Last week's release of memos justifying torture, which, in Obama's words, reflected us "losing our moral bearings," renewed the debate.
As Peter Baker and Scott Shane wrote this morning in the New York Times: "Pressure mounted on President Obama on Monday for more thorough investigation into harsh interrogations of terrorism suspects under the Bush administration, even as he tried to reassure the Central Intelligence Agency that it would not be blamed for following legal advice."
Baker and Shane also gave a hint of what was to come: "On Sunday, Rahm Emanuel, the White House chief of staff, said on the ABC News program 'This Week' that 'those who devised policy' also 'should not be prosecuted.' But administration officials said Monday that Mr. Emanuel had meant the officials who ordered the policies carried out, not the lawyers who provided the legal rationale....
"The administration has also not ruled out prosecuting anyone who exceeded the legal guidelines, and officials have discussed appointing a special prosecutor. One option might be giving the job to John H. Durham, a federal prosecutor who has spent 15 months investigating the C.I.A.'s destruction of videotapes of harsh interrogations."
Here's the transcript of Obama's talk at the CIA yesterday. "What makes the United States special, and what makes you special, is precisely the fact that we are willing to uphold our values and our ideals even when it's hard, not just when it's easy; even when we are afraid and under threat, not just when it's expedient to do so. That's what makes us different," Obama said.
"So, yes, you've got a harder job. And so do I. And that's okay, because that's why we can take such extraordinary pride in being Americans. And over the long term, that is why I believe we will defeat our enemies, because we're on the better side of history.
"So don't be discouraged by what's happened in the last few weeks. Don't be discouraged that we have to acknowledge potentially we've made some mistakes. That's how we learn. But the fact that we are willing to acknowledge them and then move forward, that is precisely why I am proud to be President of the United States, and that's why you should be proud to be members of the CIA."
But how do you learn if you don't acknowledge and fully understand your mistakes? If you can only bring yourself to call them "potential" mistakes? You can't. And apparently Obama is realizing that now.

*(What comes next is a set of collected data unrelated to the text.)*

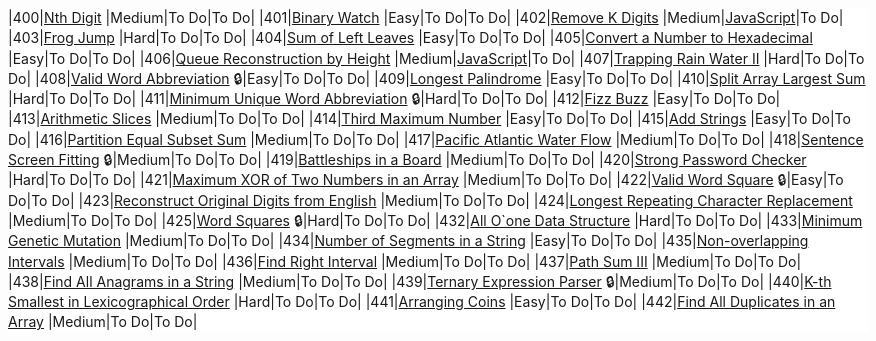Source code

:|400|[Nth Digit](https://leetcode.com/problems/nth-digit/description/) |Medium|To Do|To Do|
|401|[Binary Watch](https://leetcode.com/problems/binary-watch/description/) |Easy|To Do|To Do|
|402|[Remove K Digits](https://leetcode.com/problems/remove-k-digits/description/) |Medium|[JavaScript](https://github.com/seal0112/leetcode/tree/master/leetcode-algorithms/402.%20Remove%20K%20Digits/RemoveKDigits.js)|To Do|
|403|[Frog Jump](https://leetcode.com/problems/frog-jump/description/) |Hard|To Do|To Do|
|404|[Sum of Left Leaves](https://leetcode.com/problems/sum-of-left-leaves/description/) |Easy|To Do|To Do|
|405|[Convert a Number to Hexadecimal](https://leetcode.com/problems/convert-a-number-to-hexadecimal/description/) |Easy|To Do|To Do|
|406|[Queue Reconstruction by Height](https://leetcode.com/problems/queue-reconstruction-by-height/description/) |Medium|[JavaScript](https://github.com/seal0112/leetcode/tree/master/leetcode-algorithms/406.%20Queue%20Reconstruction%20by%20Height/QueueReconstructionByHeight.js)|To Do|
|407|[Trapping Rain Water II](https://leetcode.com/problems/trapping-rain-water-ii/description/) |Hard|To Do|To Do|
|408|[Valid Word Abbreviation](https://leetcode.com/problems/valid-word-abbreviation/description/) :lock:|Easy|To Do|To Do|
|409|[Longest Palindrome](https://leetcode.com/problems/longest-palindrome/description/) |Easy|To Do|To Do|
|410|[Split Array Largest Sum](https://leetcode.com/problems/split-array-largest-sum/description/) |Hard|To Do|To Do|
|411|[Minimum Unique Word Abbreviation](https://leetcode.com/problems/minimum-unique-word-abbreviation/description/) :lock:|Hard|To Do|To Do|
|412|[Fizz Buzz](https://leetcode.com/problems/fizz-buzz/description/) |Easy|To Do|To Do|
|413|[Arithmetic Slices](https://leetcode.com/problems/arithmetic-slices/description/) |Medium|To Do|To Do|
|414|[Third Maximum Number](https://leetcode.com/problems/third-maximum-number/description/) |Easy|To Do|To Do|
|415|[Add Strings](https://leetcode.com/problems/add-strings/description/) |Easy|To Do|To Do|
|416|[Partition Equal Subset Sum](https://leetcode.com/problems/partition-equal-subset-sum/description/) |Medium|To Do|To Do|
|417|[Pacific Atlantic Water Flow](https://leetcode.com/problems/pacific-atlantic-water-flow/description/) |Medium|To Do|To Do|
|418|[Sentence Screen Fitting](https://leetcode.com/problems/sentence-screen-fitting/description/) :lock:|Medium|To Do|To Do|
|419|[Battleships in a Board](https://leetcode.com/problems/battleships-in-a-board/description/) |Medium|To Do|To Do|
|420|[Strong Password Checker](https://leetcode.com/problems/strong-password-checker/description/) |Hard|To Do|To Do|
|421|[Maximum XOR of Two Numbers in an Array](https://leetcode.com/problems/maximum-xor-of-two-numbers-in-an-array/description/) |Medium|To Do|To Do|
|422|[Valid Word Square](https://leetcode.com/problems/valid-word-square/description/) :lock:|Easy|To Do|To Do|
|423|[Reconstruct Original Digits from English](https://leetcode.com/problems/reconstruct-original-digits-from-english/description/) |Medium|To Do|To Do|
|424|[Longest Repeating Character Replacement](https://leetcode.com/problems/longest-repeating-character-replacement/description/) |Medium|To Do|To Do|
|425|[Word Squares](https://leetcode.com/problems/word-squares/description/) :lock:|Hard|To Do|To Do|
|432|[All O`one Data Structure](https://leetcode.com/problems/all-oone-data-structure/description/) |Hard|To Do|To Do|
|433|[Minimum Genetic Mutation](https://leetcode.com/problems/minimum-genetic-mutation/description/) |Medium|To Do|To Do|
|434|[Number of Segments in a String](https://leetcode.com/problems/number-of-segments-in-a-string/description/) |Easy|To Do|To Do|
|435|[Non-overlapping Intervals](https://leetcode.com/problems/non-overlapping-intervals/description/) |Medium|To Do|To Do|
|436|[Find Right Interval](https://leetcode.com/problems/find-right-interval/description/) |Medium|To Do|To Do|
|437|[Path Sum III](https://leetcode.com/problems/path-sum-iii/description/) |Medium|To Do|To Do|
|438|[Find All Anagrams in a String](https://leetcode.com/problems/find-all-anagrams-in-a-string/description/) |Medium|To Do|To Do|
|439|[Ternary Expression Parser](https://leetcode.com/problems/ternary-expression-parser/description/) :lock:|Medium|To Do|To Do|
|440|[K-th Smallest in Lexicographical Order](https://leetcode.com/problems/k-th-smallest-in-lexicographical-order/description/) |Hard|To Do|To Do|
|441|[Arranging Coins](https://leetcode.com/problems/arranging-coins/description/) |Easy|To Do|To Do|
|442|[Find All Duplicates in an Array](https://leetcode.com/problems/find-all-duplicates-in-an-array/description/) |Medium|To Do|To Do|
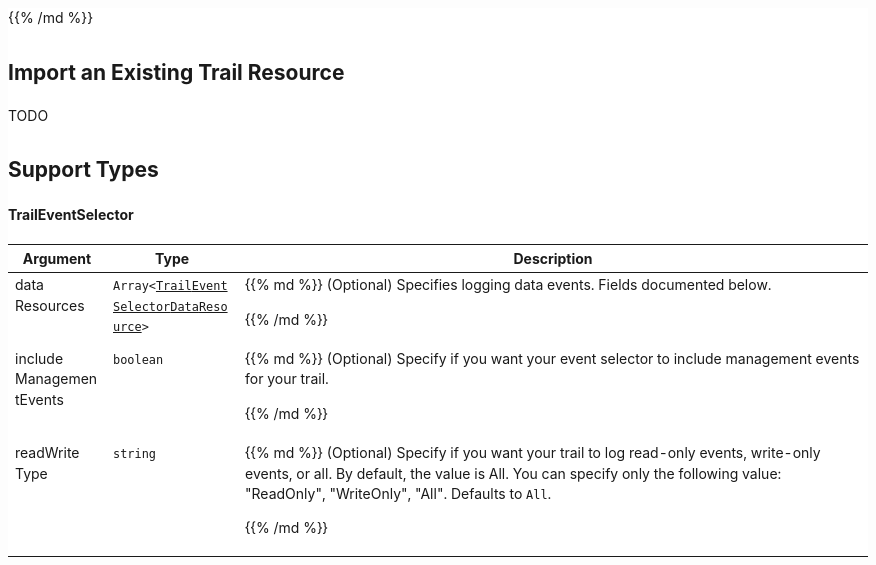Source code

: {{% /md %}}</td>
        </tr>
    </tbody>
</table>

## Import an Existing Trail Resource

TODO

## Support Types

#### TrailEventSelector

<table class="ml-6">
    <thead>
        <tr>
            <th>Argument</th>
            <th>Type</th>
            <th>Description</th>
        </tr>
    </thead>
    <tbody>
        <tr>
            <td class="align-top">data<wbr>Resources</td>
            <td class="align-top"><code>Array&lt;<wbr><a href="#traileventselectordataresource">Trail<wbr>Event<wbr>Selector<wbr>Data<wbr>Resource</a><wbr>&gt;</code></td>
            <td class="align-top">{{% md %}}
(Optional) Specifies logging data events. Fields documented below.

{{% /md %}}</td>
        </tr>
        <tr>
            <td class="align-top">include<wbr>Management<wbr>Events</td>
            <td class="align-top"><code>boolean</code></td>
            <td class="align-top">{{% md %}}
(Optional) Specify if you want your event selector to include management events for your trail.

{{% /md %}}</td>
        </tr>
        <tr>
            <td class="align-top">read<wbr>Write<wbr>Type</td>
            <td class="align-top"><code>string</code></td>
            <td class="align-top">{{% md %}}
(Optional) Specify if you want your trail to log read-only events, write-only events, or all. By default, the value is All. You can specify only the following value: "ReadOnly", "WriteOnly", "All". Defaults to `All`.

{{% /md %}}</td>
        </tr>
    </tbody>
</table>
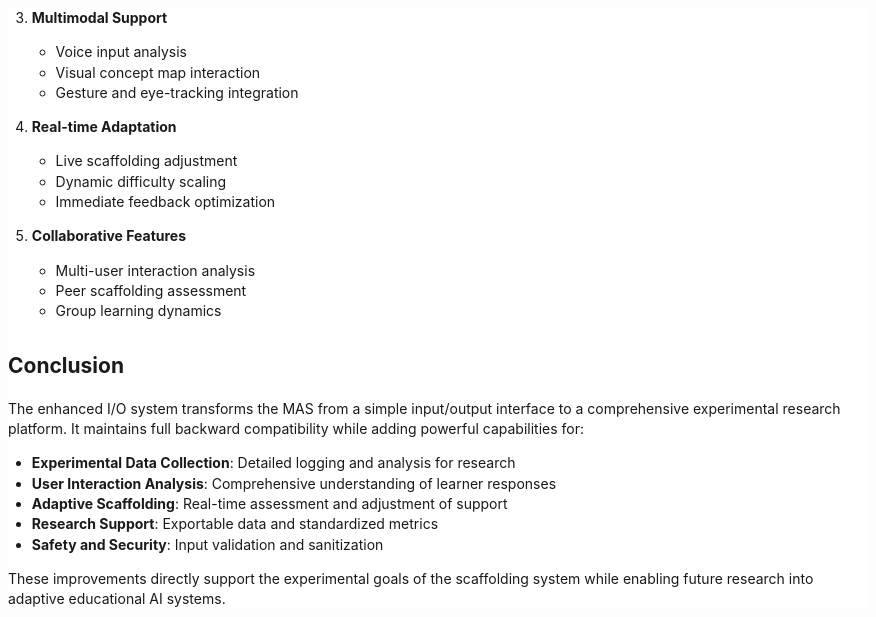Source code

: 3. **Multimodal Support**
   - Voice input analysis
   - Visual concept map interaction
   - Gesture and eye-tracking integration

4. **Real-time Adaptation**
   - Live scaffolding adjustment
   - Dynamic difficulty scaling
   - Immediate feedback optimization

5. **Collaborative Features**
   - Multi-user interaction analysis
   - Peer scaffolding assessment
   - Group learning dynamics

## Conclusion

The enhanced I/O system transforms the MAS from a simple input/output interface to a comprehensive experimental research platform. It maintains full backward compatibility while adding powerful capabilities for:

- **Experimental Data Collection**: Detailed logging and analysis for research
- **User Interaction Analysis**: Comprehensive understanding of learner responses
- **Adaptive Scaffolding**: Real-time assessment and adjustment of support
- **Research Support**: Exportable data and standardized metrics
- **Safety and Security**: Input validation and sanitization

These improvements directly support the experimental goals of the scaffolding system while enabling future research into adaptive educational AI systems.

The ultimate pragamatist -- who wanted very much to avoid unnecessary bad feelings that would distract from his agenda -- now seems to recognize that the advocates of further investigation couldn't be put off forever.
The St. Louis Post-Dispatch editorial board wrote this morning: "If it was Mr. Obama's hope to lay the torture issue to rest, he will be disappointed. Too many issues remain, most fundamentally, did the 'enhanced interrogation techniques' keep us safe — as Vice President Dick Cheney and others insist — or were they the product of simplistic minds that had seen too many episodes of '24'? Who was driving these decisions?
"Mr. Obama has resisted appointing an independent commission to explore these questions. He should reconsider. Only a full airing of the issue can tell us how we strayed so far from our fundamental values, and more important, how we can do it right the next time."
James Fallows blogged for the Atlantic: "Being true to the world's idea of America does not (in my opinion) crucially turn on prosecuting individual CIA or military interrogators. Instead it depends on full clarifying disclosure of the reasoning that led to these practices -- thus, maximum disclosure of the memos -- and full examination of the decisions that public officials made....
"[T]he historical record of what [Bush] approved, and what Dick Cheney recommended, what David Addington egged on, and what John Yoo and (sitting Federal Judge) Jay Bybee and others rationalized, should be established in unambiguous detail. For this, some American version of a 'Truth Commission' is probably the best solution. Many other countries would not bother. America -- to be true to itself -- must. This will matter in the world's eyes. More important, it will matters to us."